Marcel Duchamp almost had a career as a librarian. In November 1912, having given up on painting for the first time, Duchamp enrolled in library school. Soon, he started work as an intern at the Bibliothèque Sainte-Geneviève, where he read about perspective and made notes for what would become The Bride Stripped Bare by Her Bachelors, Even (1915–23, often referred to as The Large Glass). His period as a librarian was a crucial moment of transition: just as he abandoned art for books, he would end up dematerializing the art object, realizing that the notes he was taking might be more interesting than the work they putatively described. The Large Glass, ostensibly the end-stage of this part of his career, is ultimately less generative than The Bride Stripped Bare by Her Bachelors, Even (The Green Box) (1934), the suspiciously library-like set of notes that might combine, if assembled the right way, to make The Large Glass—or something else entirely.
A book can be seen as a node in a web of potential relationships—between author and reader, books past and future, even seller and consumer—modulated by the ecosystems around them which make such connections happen. The library is tailor-made for relational aesthetics, as Heman Chong and Renée Staal’s itinerant Library of Unread Books (2016–ongoing), currently instantiated as part of the 2022 Singapore Biennale, clearly demonstrates.1 The library’s disinterested motives differ from those driving the world of commerce: a library serves readers; but it also serves others; it might, for example, give an artist an easy job. A library preserves information; at the same time, it might confer distinction on an institution. Crucially for Duchamp, in a library the importance of the network to the work becomes apparent. A book changes when it is shelved next to another; a reader in a library can move back and forth at will between disparate books, creating new connections. A library is a site, above all, of potential: potential connections, potential artworks, that might be made. Of course, a library will contain as many bad books as good ones, and require infrastructure to navigate: Borges’s library that contained absolutely everything would be singularly useless, as Jonathan Basile’s online instantiation proves.2
This is the ground on which Chong (the artist) and Renée Staal (the librarian) have built their library. Set to wander around the world for a decade before entering a museum collection, it consists of stacks of books donated by visitors on the condition that they have not been read. It’s presently on show in Singapore in a small room on the ground floor of International Plaza, a nondescript office building not far from the city’s main cargo port. Around the library are food stalls full of office workers getting lunch. Visitors are invited to browse the books. Inside the front cover, a stamp announces the book as part of the Library of Unread Books; the donor’s name is written as well. Donating books is encouraged. Browsing reveals the ambiguous quality of the library: how much does one have to browse in order to convert an unread book to a read one? (Some of these books, one can tell by the spine, would seem to have been read by someone before their donation.)
What qualifies a book as an unread book? There’s a difference between a book as concept and any particular copy of it: one assumes that someone, if only the author, would have to read a book to publish it, though this might seem quaint in the age of Chat GPT, where books can be created in vast numbers without a writer involved, much less a reader. Many of the books stacked in the Library of Unread Books seem undistinctive: Twilight novels, Windows 98 for Dummies, Jack Welch’s autobiography—books which might help someone through a computing crisis, or entertain them on a journey, make for a thoughtful gift. But by virtue of being here, these books have presumably not been allowed to act on the world in the ways in which they were intended. This is cause for more consternation in some cases than others: spotting an almost new copy of The Autobiography of Malcolm X (1965), a book that might conceivably change someone’s worldview, I can’t help wonder how it ended up here. Maybe it was a duplicate in a well-stocked library; maybe someone decided they didn’t care.
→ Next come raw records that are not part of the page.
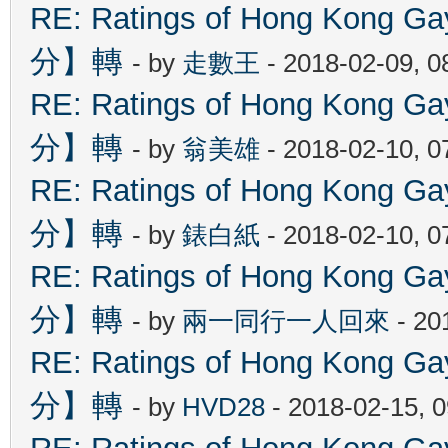
RE: Ratings of Hong Kon
分】轉
- by
走數王
- 2018-02-09, 
RE: Ratings of Hong Kon
分】轉
- by
翁美雄
- 2018-02-10, 
RE: Ratings of Hong Kon
分】轉
- by
錶白紙
- 2018-02-10, 
RE: Ratings of Hong Kon
分】轉
- by
兩一同行一人回來
- 20
RE: Ratings of Hong Kon
分】轉
- by
HVD28
- 2018-02-15, 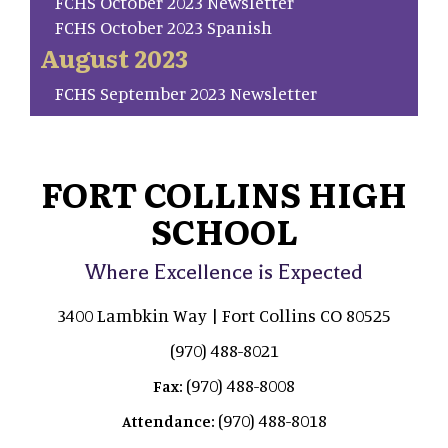
FCHS October 2023 Newsletter
FCHS October 2023 Spanish
August 2023
FCHS September 2023 Newsletter
FORT COLLINS HIGH
SCHOOL
Where Excellence is Expected
3400 Lambkin Way | Fort Collins CO 80525
(970) 488-8021
(970) 488-8008
Fax:
(970) 488-8018
Attendance: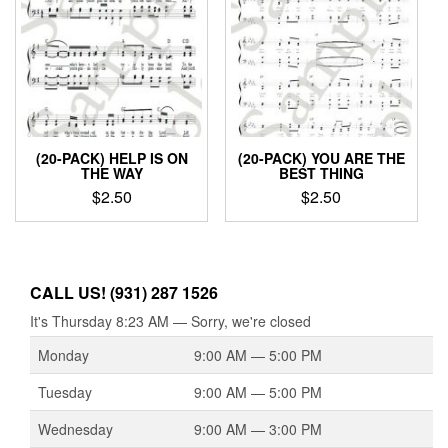
(20-PACK) HELP IS ON
(20-PACK) YOU ARE THE
THE WAY
BEST THING
$
2.50
$
2.50
CALL US! (931) 287 1526
It's
Thursday
8:23 AM
—
Sorry, we're closed
Monday
9:00 AM — 5:00 PM
Tuesday
9:00 AM — 5:00 PM
Wednesday
9:00 AM — 3:00 PM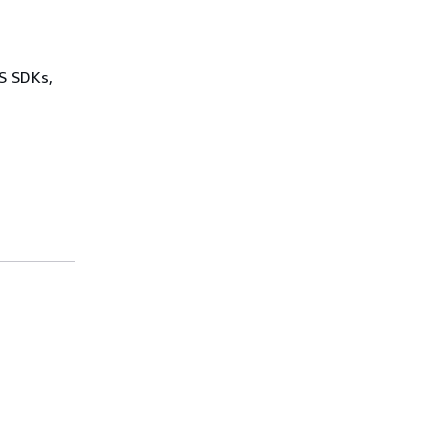
WS SDKs,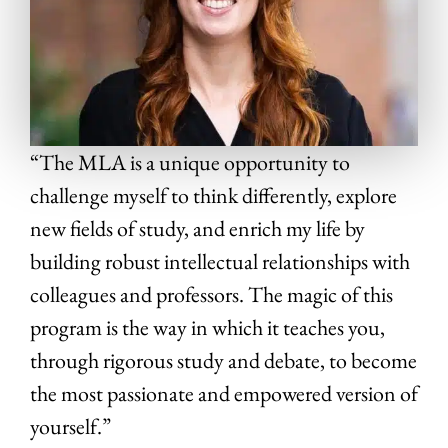
“The MLA is a unique opportunity to
challenge myself to think differently, explore
new fields of study, and enrich my life by
building robust intellectual relationships with
colleagues and professors. The magic of this
program is the way in which it teaches you,
through rigorous study and debate, to become
the most passionate and empowered version of
yourself.”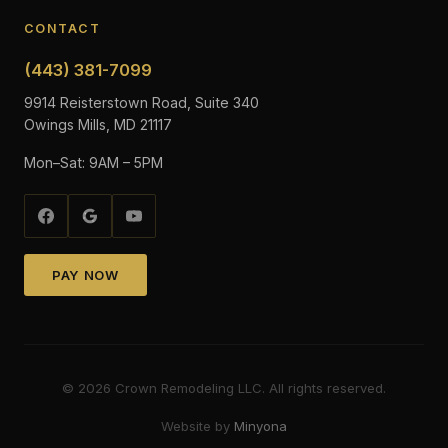
CONTACT
(443) 381-7099
9914 Reisterstown Road, Suite 340
Owings Mills, MD 21117
Mon–Sat: 9AM – 5PM
PAY NOW
©
2026
Crown Remodeling LLC. All rights reserved.
Website by
Minyona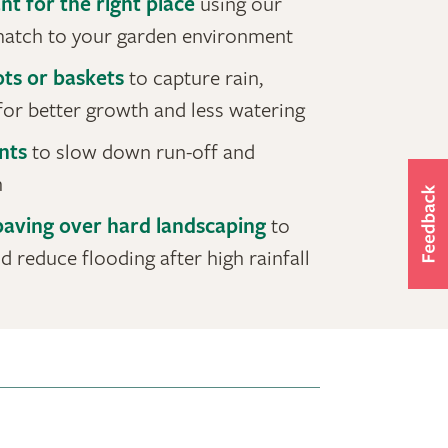
nt for the right place
using our
 match to your garden environment
ots or baskets
to capture rain,
for better growth and less watering
nts
to slow down run-off and
n
aving over hard landscaping
to
 reduce flooding after high rainfall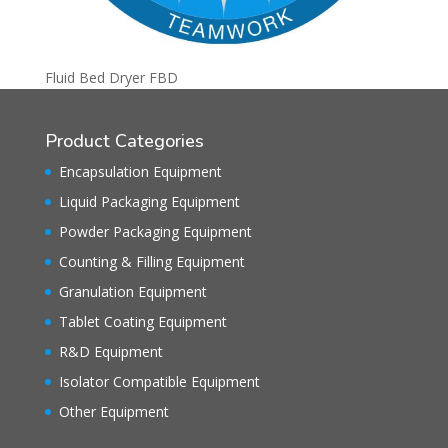
Fluid Bed Dryer FBD
Product Categories
Encapsulation Equipment
Liquid Packaging Equipment
Powder Packaging Equipment
Counting & Filling Equipment
Granulation Equipment
Tablet Coating Equipment
R&D Equipment
Isolator Compatible Equipment
Other Equipment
There’s something missing in this analysis: the database of the library, the invisible armature that structures it. These books are not special: a used book, even an unread one, is generally worth less than the equivalent amount of blank paper. The copies in this library, however, are pedigreed: the librarian knows how the book came into the library, who previously owned the book, where the book came from, where it has been. Value is accrued by inserting the copy into a network, making its connections slightly more visible. These connections stretch outside of the physical library, wherever it may happen to be. The donor is given a library card, with their name, an “index number,” and a date. This scrap of paper is also part of the work: the library extending its tendrils out into the world through the network of people connected to it.
A paper library card might seem passé, especially in Singapore where functional wallets are scarce: phones pay for everything, and apps check out books from the national library system without the intercession of a librarian. At a moment when one starts wondering about the prospect of drowning in a flood of AI-generated content, however, the human scale—and human connections—of the Library of Unread Books might be read differently. Seen through the plate glass doors, the piles of books might look like trash. No one needs stuff anymore. But not all trash is the same. Duchamp’s focus on connection elevates the bits of trash that make up the Green Box into something bigger. Likewise, Chong and Staal call for a heightened awareness of how the book functions in our lives, even when unread.